A faithful repeat of all the records, with no image kept, is the required answer.

(Data to process begins)

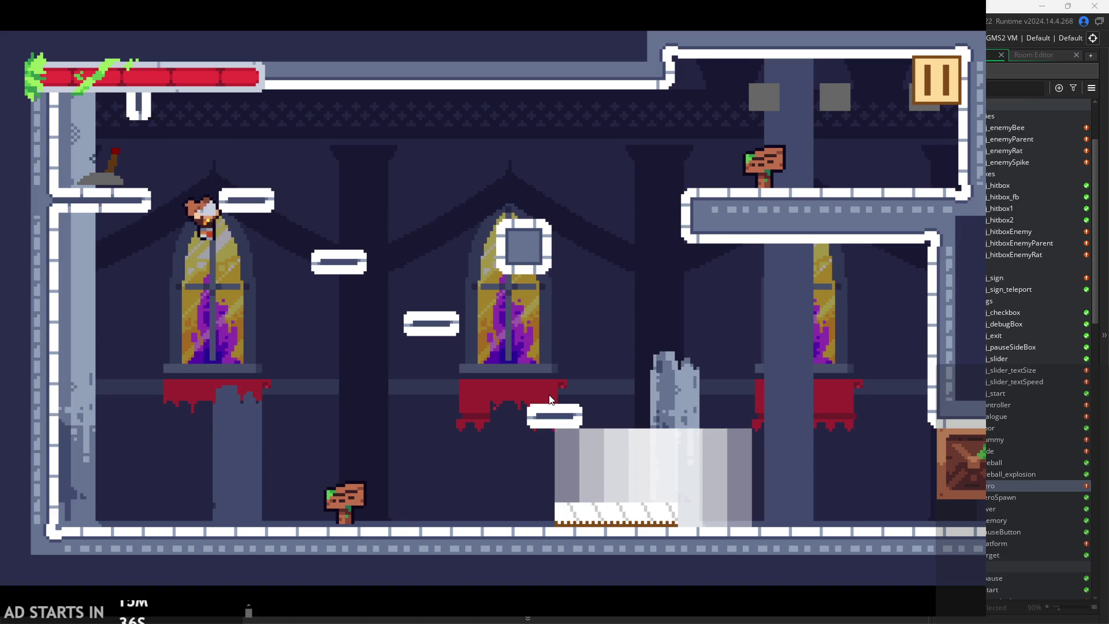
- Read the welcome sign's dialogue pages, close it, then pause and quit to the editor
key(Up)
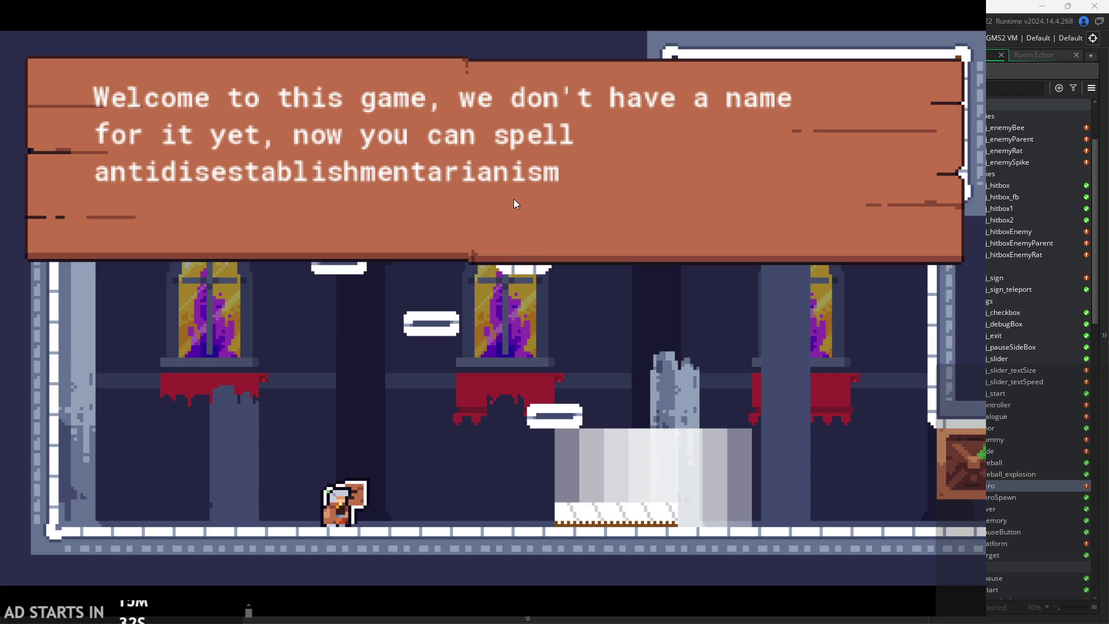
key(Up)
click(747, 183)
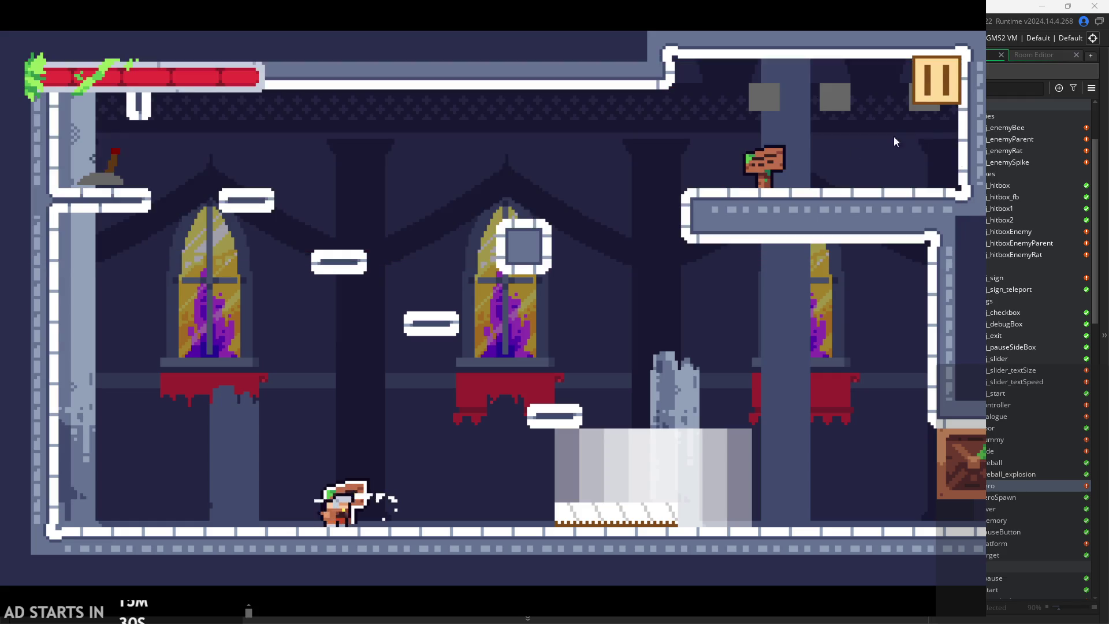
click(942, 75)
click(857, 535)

(Data to process ends)

Answer to this exercise
- Read the welcome sign's dialogue pages, close it, then pause and quit to the editor
key(Up)
key(Up)
click(747, 183)
click(942, 75)
click(857, 535)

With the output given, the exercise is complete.